First, there is Foucault’s surprisingly under-interrogated historical assertion that anti-social behavior marred by sexuality or “lubricity” cannot be recognized as a symptom of genuine illness. At least until the late nineteenth century, Foucault suggests, either the public or the medical profession would have insisted on interpreting a patient’s sexual behavior as reflecting not madness but desire, and specifically some form of rational, lucid desire—a desire antithetical to madness. It’s a bold proposition about which I have reservations as a historical matter; among other things, it is difficult to square with Claude Francois Michea’s mid-nineteenth century studies attributing homosexual behavior to physiological deviation, which suggest at least the possibility of a medical justification for abnormal sexuality. But let us accept Foucault’s assertion on its face. The proposition that the mid-nineteenth century public would have resisted viewing sexual perversity as a sign of madness fits neatly enough (with some decades’ leeway) with the historical view that the late-nineteenth century ushered in the colonization of sexuality for medicine, replacing a religious approach that defined perverse sexuality as a matter of licentiousness—a sin to be avoided through the healthy exercise of one’s moral rather than intellectual powers. Consistent with the rhetoric of sin, defining sexuality in opposition to madness places accountability for abnormal sexual behavior—earthly or divine—squarely on the shoulders of the individual. One who engages in licentious sexual behavior cannot benefit from Foucault’s envisioned exchange between patient and doctor, in which the patient produces a disease in exchange for the doctor’s pardon of fault for his actions (p. 273).
Yet to say that a patient’s sexual behavior is something that cannot be explained away as irrational or sickly, that cannot be pardoned through science or medicine—something for which individual is uniquely responsible and for which, more than for other perverse behaviors, he must be held to account—sounds suspiciously like saying that sexual behavior reflects the individual’s true or inner self. If, as Foucault suggests, the nineteenth century public prior to the rise of a science of sexuality already characterized sexual behavior as something reflecting an individual’s true character—something uniquely preclusive of the pardon of madness—then it seems that this public already bestowed on sexuality the precise type of essentialized status that, in History of Sexuality, Foucault will credit the subsequent medicalization of sex with producing.

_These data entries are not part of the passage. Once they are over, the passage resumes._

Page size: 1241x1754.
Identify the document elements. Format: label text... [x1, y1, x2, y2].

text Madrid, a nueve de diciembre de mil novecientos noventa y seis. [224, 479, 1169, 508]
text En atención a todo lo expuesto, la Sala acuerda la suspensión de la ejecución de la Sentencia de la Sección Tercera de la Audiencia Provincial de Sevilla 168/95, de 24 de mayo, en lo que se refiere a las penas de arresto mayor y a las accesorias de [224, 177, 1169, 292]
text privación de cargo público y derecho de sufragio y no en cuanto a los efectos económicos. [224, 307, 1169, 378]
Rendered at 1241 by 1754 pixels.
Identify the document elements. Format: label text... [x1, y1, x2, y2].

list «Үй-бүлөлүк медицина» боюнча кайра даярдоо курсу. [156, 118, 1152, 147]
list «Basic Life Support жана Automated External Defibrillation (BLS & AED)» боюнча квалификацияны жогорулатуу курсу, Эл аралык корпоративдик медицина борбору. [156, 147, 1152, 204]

Similarly, take Foucault’s equally fascinating (and under-interrogated) proposition that the hysteric asserts her will against the psychiatrist through a recitation and pantomime of her sexual history. Foucault ventriloquizes the hysteric as insisting that the doctor who seeks to diagnose her traumas must “get all [her] life, and [not] avoid hearing [her] recount [her] life,” but in practice it is clear enough that he means the patient’s sexual life in particular (p. 322). What is less clear is why the patient’s price for her participation in the patient-doctor relationship is a recitation of her sexual history specifically—why it is her sexuality that the patient most wishes to impose on the outside world as a way to empower herself vis-à-vis the doctor. That patients who finally get their chance to reveal themselves to the psychiatrist focus consistently and specifically on their sexuality would appear, once more, to essentialize sexuality as a constitutive element of identity. The patient’s sexuality emerges as either something uniquely central in defining the patient’s self or at the very least something about which the patient uniquely hungers to speak—both diagnoses that Foucault will later suggest arise from the precise medicalization of sexuality that Psychiatric Power only foreshadows. If, in the years before the rise of scientia sexualis, the hysteric compulsively insists on discussing her sexuality—if the patient herself, in this time, presents her body to the psychiatrist as a sexual body—to what extent is scientia sexualis responsible for designating sexuality as a unique truth of the self?